For the sake of argument, we got around to discussing that if the drugs idea was right how they’d do it.

‘I suppose whatever it was would have to be pumped down the line,’ I said. ‘That would involve a fluid. Water would be cheapest. Maybe they could even utilise the seawater on their doorstep. There’s a lot of it and when it reaches the other side it can simply be drained back into the Channel. At Dungeness that would just mean letting it drain into the shingle bank and finding its own way home. No one would need to be any the wiser and no great water bills.’

‘So, we’d be talking something like shrink-wrapped capsules or pills. Something small and light to go with the flow. Solids, not powder or liquids.’

I agreed.

‘Pump them through and filter them out. That wouldn’t be hard, would it? A big sieve would do it. Box them up and drive them away to market. Show me about PLUTO.’

I got a couple of chairs up to the screen and we sat close together and leaning in. We were being pretty relaxed and whereas she was, naturally, engrossed by the information in front of her, being quite familiar with it, I found myself distracted by her nearness.

I got up and paced about a bit. She trawled through it a couple of times.

After I thought she’d had long enough, I said, ‘If it’s like I think, they’re taking a hell of a risk. They couldn’t be sure the original pipe would still be serviceable after all this time down there.’

‘What isn’t a risk when you’re dealing in drugs? And like I said, twenty, thirty grand would be a drop in the ocean, excuse the pun, if it came off. They’d only need to run it for a good month to double or treble their investment. The rest is all gravy.’

I sat down next to her again. ‘What are you going to do?’

She tapped a nail against her front teeth. It was a nice nail and they were nice teeth.

‘I’d like to have a look for myself before I start sounding the alarm.’ She smiled at me. ‘You’ve done a good job of selling me a fantastic tale, but I would look pretty stupid if I went to my senior officers with it and it turned out to be nothing of the sort. You understand that for a female detective, even in the twenty-first century, a career is much harder to carve out than for a man, especially in a place like this. That is the sad reality. I can’t afford to have a false alarm on this scale as a skeleton rattling around in my locker. I’d be the laughing stock of the district.’

I had no choice but to accept this. At least she appeared to be taking me seriously.

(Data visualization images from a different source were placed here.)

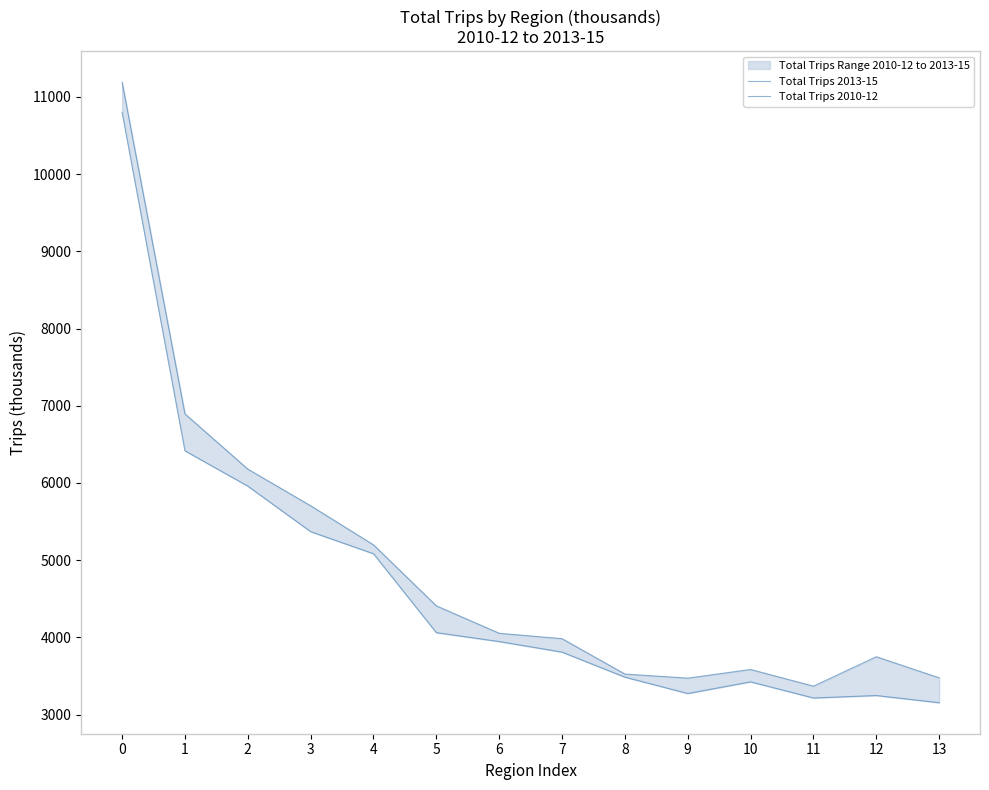

At how many categories does at least one series exceed 4684?

5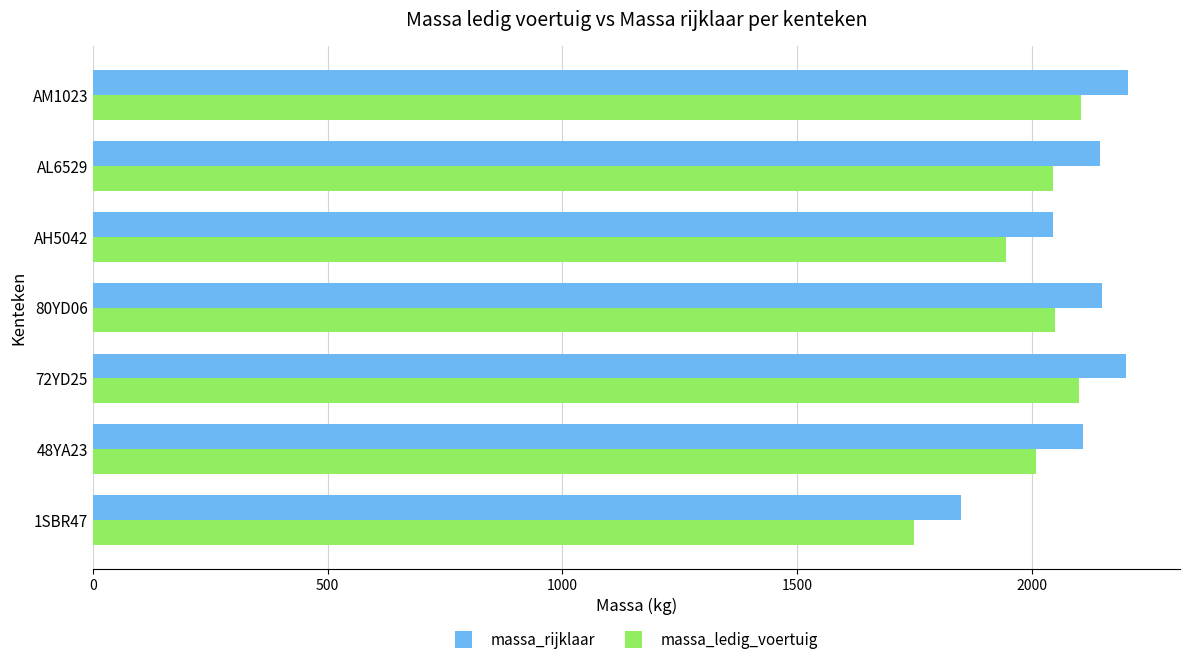

At which label does massa_ledig_voertuig reach its minimum?

1SBR47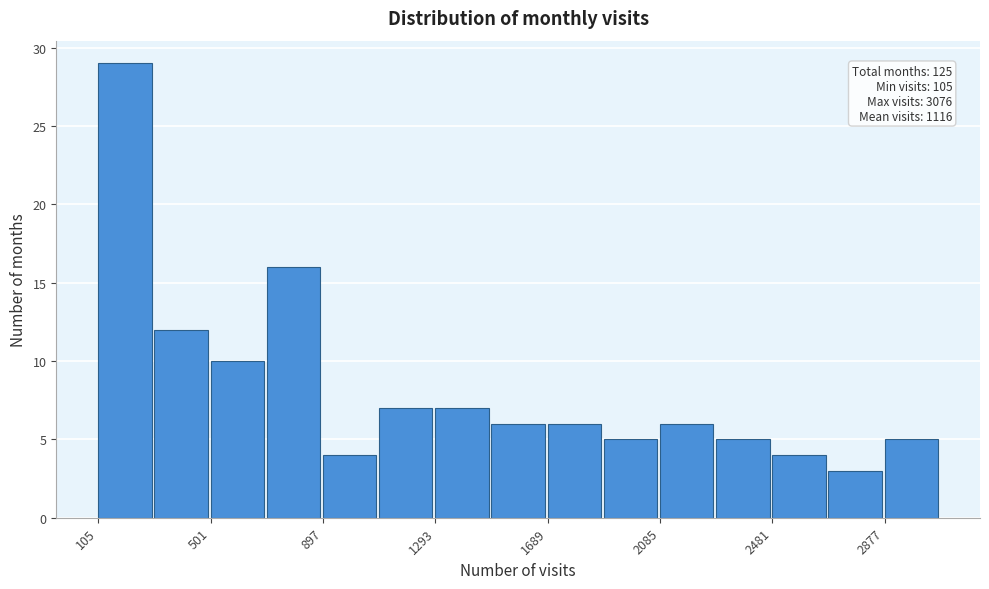

Read against the x-axis, roughly where is the centre of the tallest bar?

200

She went on, ‘And, from what I understand, they don’t have all the pipework in place and it’s not operational. If we go busting in there it’s likely we’d frighten off the big fish. If you
are
right, this is going to be a massive operation, something that could swamp the UK. The big fish are going to be very big indeed.’

‘And it wouldn’t hurt the career of a lowly but ambitious police Detective Constable stuck in a provincial male-dominated rural backwater to be able to claim responsibility and brownie points for uncovering something like that?’ I’d rumbled Detective Cash’s sudden self-interest and while I couldn’t blame her for thinking that way my concerns were more immediate. I wanted those responsible for murdering my relatives brought to justice.